A Baby’s Diet is Highly Dependent on Mom’s Socioeconomic Background
Proper nutrition is vital for baby development. In a new study, researchers set out to examine what American babies ate and discovered that their diets were highly dependent on their moms' socioeconomic background.
"We found that differences in dietary habits start very early," said lead author Xiaozhong Wen, MBBS, Ph.D., assistant professor in the University of Buffalo School of Medicine's Department of Pediatrics. "Dietary patterns are harder to change later if you ignore the first year, a critical period for the development of taste preferences and the establishment of eating habits."
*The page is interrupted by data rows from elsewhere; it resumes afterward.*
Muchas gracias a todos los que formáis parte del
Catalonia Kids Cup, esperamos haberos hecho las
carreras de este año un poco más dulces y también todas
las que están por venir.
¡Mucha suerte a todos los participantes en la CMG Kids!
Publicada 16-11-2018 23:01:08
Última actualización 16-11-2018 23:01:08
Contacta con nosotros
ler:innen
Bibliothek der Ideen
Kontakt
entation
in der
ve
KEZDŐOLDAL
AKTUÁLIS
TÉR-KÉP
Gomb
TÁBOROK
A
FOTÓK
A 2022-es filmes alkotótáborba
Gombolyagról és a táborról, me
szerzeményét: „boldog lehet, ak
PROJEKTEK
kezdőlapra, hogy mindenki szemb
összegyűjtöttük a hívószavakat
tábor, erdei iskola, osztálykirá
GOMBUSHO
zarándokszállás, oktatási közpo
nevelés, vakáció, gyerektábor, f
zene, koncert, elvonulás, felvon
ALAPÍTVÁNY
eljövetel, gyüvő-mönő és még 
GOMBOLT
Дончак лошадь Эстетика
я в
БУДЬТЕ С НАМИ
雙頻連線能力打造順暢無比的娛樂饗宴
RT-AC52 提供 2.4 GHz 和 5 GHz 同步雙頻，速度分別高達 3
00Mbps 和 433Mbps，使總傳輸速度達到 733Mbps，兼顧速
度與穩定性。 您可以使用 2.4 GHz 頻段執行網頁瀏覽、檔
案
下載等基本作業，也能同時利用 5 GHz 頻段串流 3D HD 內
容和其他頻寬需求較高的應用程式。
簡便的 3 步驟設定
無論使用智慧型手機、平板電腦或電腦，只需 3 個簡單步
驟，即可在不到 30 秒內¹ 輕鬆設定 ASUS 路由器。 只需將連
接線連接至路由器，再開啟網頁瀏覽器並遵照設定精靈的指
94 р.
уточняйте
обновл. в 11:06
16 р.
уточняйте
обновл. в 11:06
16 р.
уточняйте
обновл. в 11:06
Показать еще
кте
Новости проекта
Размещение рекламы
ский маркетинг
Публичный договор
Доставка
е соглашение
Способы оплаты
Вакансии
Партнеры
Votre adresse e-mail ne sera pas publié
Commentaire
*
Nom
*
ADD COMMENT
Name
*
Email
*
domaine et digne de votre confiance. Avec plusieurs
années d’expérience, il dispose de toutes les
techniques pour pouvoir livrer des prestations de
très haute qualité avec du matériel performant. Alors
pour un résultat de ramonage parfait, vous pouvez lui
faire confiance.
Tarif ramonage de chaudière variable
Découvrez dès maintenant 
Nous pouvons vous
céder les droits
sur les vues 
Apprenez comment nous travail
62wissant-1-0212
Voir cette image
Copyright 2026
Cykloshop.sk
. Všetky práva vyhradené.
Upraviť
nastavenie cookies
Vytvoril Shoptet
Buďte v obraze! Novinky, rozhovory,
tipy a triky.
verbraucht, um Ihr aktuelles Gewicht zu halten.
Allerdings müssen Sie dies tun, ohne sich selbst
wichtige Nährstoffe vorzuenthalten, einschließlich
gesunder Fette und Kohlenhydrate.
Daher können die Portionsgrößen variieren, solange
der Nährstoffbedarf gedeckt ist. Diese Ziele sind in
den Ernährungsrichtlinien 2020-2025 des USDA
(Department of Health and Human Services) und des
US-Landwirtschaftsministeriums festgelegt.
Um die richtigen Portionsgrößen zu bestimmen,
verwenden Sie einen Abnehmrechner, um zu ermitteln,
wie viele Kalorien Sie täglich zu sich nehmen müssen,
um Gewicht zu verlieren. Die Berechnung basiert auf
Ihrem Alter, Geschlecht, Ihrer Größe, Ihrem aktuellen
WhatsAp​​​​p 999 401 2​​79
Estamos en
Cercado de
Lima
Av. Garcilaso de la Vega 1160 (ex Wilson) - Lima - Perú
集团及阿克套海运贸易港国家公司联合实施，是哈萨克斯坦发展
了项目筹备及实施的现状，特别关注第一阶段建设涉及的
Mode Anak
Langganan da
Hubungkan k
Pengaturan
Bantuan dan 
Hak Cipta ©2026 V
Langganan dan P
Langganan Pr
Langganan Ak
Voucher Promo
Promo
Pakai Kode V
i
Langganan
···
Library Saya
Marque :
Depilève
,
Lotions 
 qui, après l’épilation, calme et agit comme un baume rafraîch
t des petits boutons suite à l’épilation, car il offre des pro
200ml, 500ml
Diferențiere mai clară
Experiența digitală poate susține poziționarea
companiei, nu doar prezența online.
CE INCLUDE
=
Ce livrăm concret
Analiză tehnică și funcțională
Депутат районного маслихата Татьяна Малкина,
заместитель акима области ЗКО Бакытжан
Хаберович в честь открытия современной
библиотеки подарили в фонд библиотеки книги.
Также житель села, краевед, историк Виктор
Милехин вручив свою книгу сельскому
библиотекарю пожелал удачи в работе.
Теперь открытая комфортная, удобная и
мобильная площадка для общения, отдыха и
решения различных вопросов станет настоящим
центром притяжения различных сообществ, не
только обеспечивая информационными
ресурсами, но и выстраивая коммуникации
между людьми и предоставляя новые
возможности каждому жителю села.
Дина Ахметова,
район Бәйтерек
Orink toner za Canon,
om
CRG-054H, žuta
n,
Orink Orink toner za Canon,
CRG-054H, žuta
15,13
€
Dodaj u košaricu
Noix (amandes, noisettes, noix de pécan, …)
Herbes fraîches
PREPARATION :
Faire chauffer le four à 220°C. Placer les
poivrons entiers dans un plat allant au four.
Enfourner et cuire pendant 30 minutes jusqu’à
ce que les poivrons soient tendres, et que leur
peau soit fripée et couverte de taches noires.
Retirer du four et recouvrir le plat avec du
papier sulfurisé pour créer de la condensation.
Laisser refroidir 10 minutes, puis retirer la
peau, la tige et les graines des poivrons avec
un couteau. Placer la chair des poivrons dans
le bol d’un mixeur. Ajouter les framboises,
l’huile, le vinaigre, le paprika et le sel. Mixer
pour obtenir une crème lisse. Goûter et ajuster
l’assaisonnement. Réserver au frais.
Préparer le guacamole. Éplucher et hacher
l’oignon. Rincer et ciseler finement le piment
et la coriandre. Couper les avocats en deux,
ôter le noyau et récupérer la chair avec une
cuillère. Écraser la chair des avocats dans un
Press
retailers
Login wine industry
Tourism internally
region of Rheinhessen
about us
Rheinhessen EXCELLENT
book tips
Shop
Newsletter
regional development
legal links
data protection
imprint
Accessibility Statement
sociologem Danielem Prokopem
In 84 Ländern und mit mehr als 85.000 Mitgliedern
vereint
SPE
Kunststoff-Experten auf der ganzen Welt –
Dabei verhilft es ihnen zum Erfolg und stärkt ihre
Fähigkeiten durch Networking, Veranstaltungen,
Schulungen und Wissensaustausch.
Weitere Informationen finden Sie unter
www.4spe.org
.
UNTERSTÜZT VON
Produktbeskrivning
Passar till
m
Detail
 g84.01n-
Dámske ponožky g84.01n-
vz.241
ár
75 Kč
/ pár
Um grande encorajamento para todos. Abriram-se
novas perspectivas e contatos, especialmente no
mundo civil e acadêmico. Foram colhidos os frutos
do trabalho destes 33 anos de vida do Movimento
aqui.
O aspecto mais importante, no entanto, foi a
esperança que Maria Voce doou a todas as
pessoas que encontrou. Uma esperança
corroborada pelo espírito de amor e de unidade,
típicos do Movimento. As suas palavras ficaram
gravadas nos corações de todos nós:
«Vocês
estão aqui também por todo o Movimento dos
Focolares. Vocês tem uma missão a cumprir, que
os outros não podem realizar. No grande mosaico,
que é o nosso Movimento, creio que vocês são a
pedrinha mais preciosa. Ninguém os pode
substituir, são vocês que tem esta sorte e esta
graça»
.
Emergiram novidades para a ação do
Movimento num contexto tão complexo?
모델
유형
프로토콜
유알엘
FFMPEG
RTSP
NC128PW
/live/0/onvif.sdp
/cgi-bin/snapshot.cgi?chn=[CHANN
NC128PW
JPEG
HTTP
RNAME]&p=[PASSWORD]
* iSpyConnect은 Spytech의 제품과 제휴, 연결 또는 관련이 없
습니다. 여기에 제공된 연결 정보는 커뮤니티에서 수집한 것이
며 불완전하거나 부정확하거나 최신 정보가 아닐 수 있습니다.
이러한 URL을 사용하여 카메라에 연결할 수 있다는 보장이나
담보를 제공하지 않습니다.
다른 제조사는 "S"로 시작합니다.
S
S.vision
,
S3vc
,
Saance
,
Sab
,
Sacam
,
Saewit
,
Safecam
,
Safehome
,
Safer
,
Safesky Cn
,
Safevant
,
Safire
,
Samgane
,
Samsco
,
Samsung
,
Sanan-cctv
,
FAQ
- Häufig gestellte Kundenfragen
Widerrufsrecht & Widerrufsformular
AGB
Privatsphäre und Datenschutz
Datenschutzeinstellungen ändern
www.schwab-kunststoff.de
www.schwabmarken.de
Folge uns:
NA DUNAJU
For this study, the team analyzed the eating patterns of more than 1,500 babies between six-months and 12-months-old. The infants were a part of the Infant Feeding Practices Study II, which was conducted between 2005 and 2007 by the Food and Drug Administration (FDA) and the Centers for Disease Control and Prevention (CDC). The researchers found dietary differences based on several factors, such as mother's education, household income, and racial and ethnic background.
Overall, mothers with higher educational levels and families with high household income, defined as greater than $60,000 per year, were more likely to follow the dietary guidelines set by international and pediatric groups. Mothers whose education levels were defined by some or all of high school were more likely to feed their babies a diet high in sugar, fat and protein or a diet high in dairy and regular cereals. This group of mothers generally had a low household income of 25,000 a year or less and were non-Hispanic African-Americans.
A diet high in sugar, fat and protein was linked to a greater gain in the infants' body mass index (BMI). Some of the unhealthy foods that mothers gave to their infants were candy, ice cream, sweet beverages and French fries.
"There is substantial research to suggest that if you consistently offer foods with a particular taste to infants, they will show a preference for these foods later in life. So if you tend to offer healthy foods, even those with a somewhat bitter taste to infants, such as pureed vegetables, they will develop a liking for them. But if you always offer sweet or fatty foods, infants will develop a stronger preference for them or even an addiction to them," Wen explained according to the university's press release. "This is both an opportunity and a challenge. We have an opportunity to start making dietary changes at the very beginning of life."
The study, "Sociodemographic differences and infant dietary patterns," was published in the journal, Pediatrics.